日本肺癌学会では2019年より,肺がんに関する患者さんとご家族向けの「肺がんガイドブック」を2年ごとに出版しておりますが,急速な肺がん治療の進歩にあわせて,今回はインターネットで閲覧できるWEB版として「肺がんガイドブック」の4度目の改訂を行いました。日本肺癌学会は「肺がんおよびこれに関する領域の研究の進歩ならびに知識の普及をはかり,もって患者さんをはじめ広く人類の健康と福祉の増進に寄与することを目的」として活動しています。この活動のひとつとして医師向けの「肺癌診療ガイドライン」を定期的に改訂,発行してきました。一方,患者さん,市民向けの情報は限られており,日本肺癌学会は,認定NPO法人西日本がん研究機構(WJOG)が2007年から出版してきた患者さん向けガイドブック「よくわかる肺がんQ&A」を公認するかたちでこれを推奨してまいりました。このガイドブックは2014年までの7年間に医学の進歩に合わせた改訂が3回重ねられてきました。それから5年が経過し,この間の肺がんの診断法,治療法の進歩は著しく,これに追いつくためには新たな内容への改訂が求められていました。そこで2019年,日本肺癌学会では患者さんに最適な肺がん医療を受けていただくために,医師向けの「肺癌診療ガイドライン」に準じた患者さん,家族向けのガイドブックを作成しました。患者さん向けのガイドブックは,読んでいただく患者さんの疑問や不安にこたえるものでなければなりません。そこで,WJOGがこの20年弱の間に開催した,市民公開講座と,日本肺癌学会が毎年全国各地で開催している市民公開講座で寄せられた患者さんからの質問を集約し,専門家集団「日本肺癌学会」の学術的見解をもとに解説したものが望ましいと考え,WJOG版「よくわかる肺がんQ&A」に,日本肺癌学会が新しい時代の変化に伴う改良・改善を加えて本書を作成しました。しかし,肺がんの治療は近年の医学の進歩に伴い急速に発展しており,最新の情報を皆さまにお届けするために,2年ごとの書籍版に加え,インターネットで閲覧できるWEB版を作成し,毎年最新の肺がん情報をお届けするようにしました。
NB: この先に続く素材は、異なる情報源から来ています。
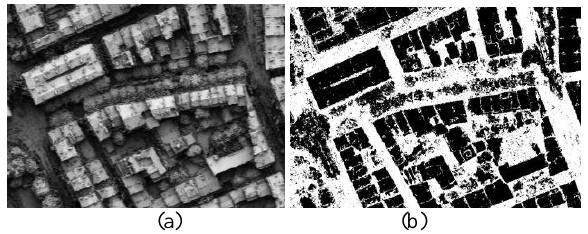
Figure 1: Original DSM (a) and unreliable areas in white (b).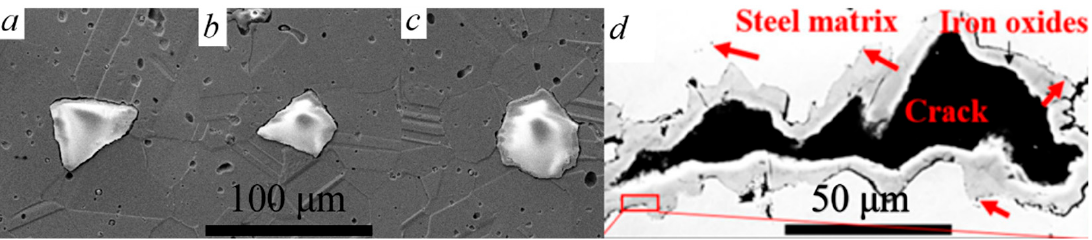
Figure 1. ( a ) Triangle-shaped inclusion, ( b ) quadrilateral-shaped inclusion, ( c ) polygonal-shaped inclusion [21,22], and ( d ) macrostructure of the hole, iron oxide, and steel matrix [28].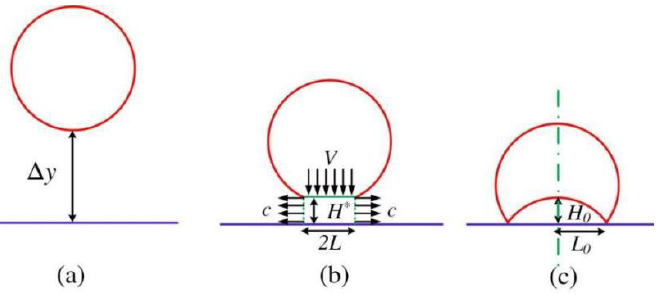
Figure 2. Dynamics of air entrapment: ( a ) Initially, the droplet resides ∆ y away from the substrate; ( b ) compression just begins; ( c ) the first contact. L 0 is the initial contact radius, different from L . ble to that of the liquid inertia so that the sign of the bottom curvature could be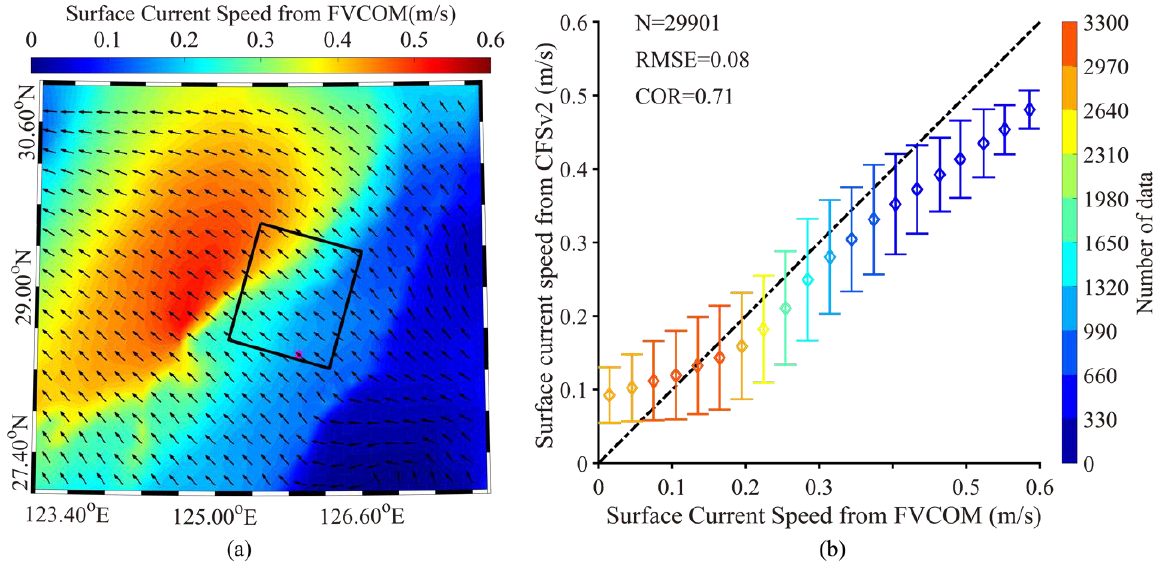
Figure 5. ( a ) The sea-surface current map from FVCOM taken on 14 January at 22:30, in which the black rectangle represents the spatial coverage of the corresponding GF-3 SAR image and the pinkish marks represent the shipwreck position; ( b ) The comparison between sea-surface current speeds simulated by the FVCOM and the CFSv2 data for a 0.03-m/s bin, in which the error bars represent the standard deviations of each bin for the matchups in the black rectangle in Figure 3.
2023年の書籍版の改訂からは,以下の点に配慮しています。
2024年改訂のWEB版では,最初に回答の要約を説明して,より理解しやすいように工夫しました。このWEB版はこれまで同様に日本肺癌学会のホームページから無料で閲覧できます。
日本肺癌学会は,研究のみならず社会への啓発活動として市民公開講座,肺がん患者会との協力,メディア・社会に対してがん医療の最新情報提供を行ってきました。玉石混交の医療情報があふれ,情報の選択が大切になるなか,本書をご利用いただき適切な肺がん医療情報を参考にしていただけましたら幸甚です。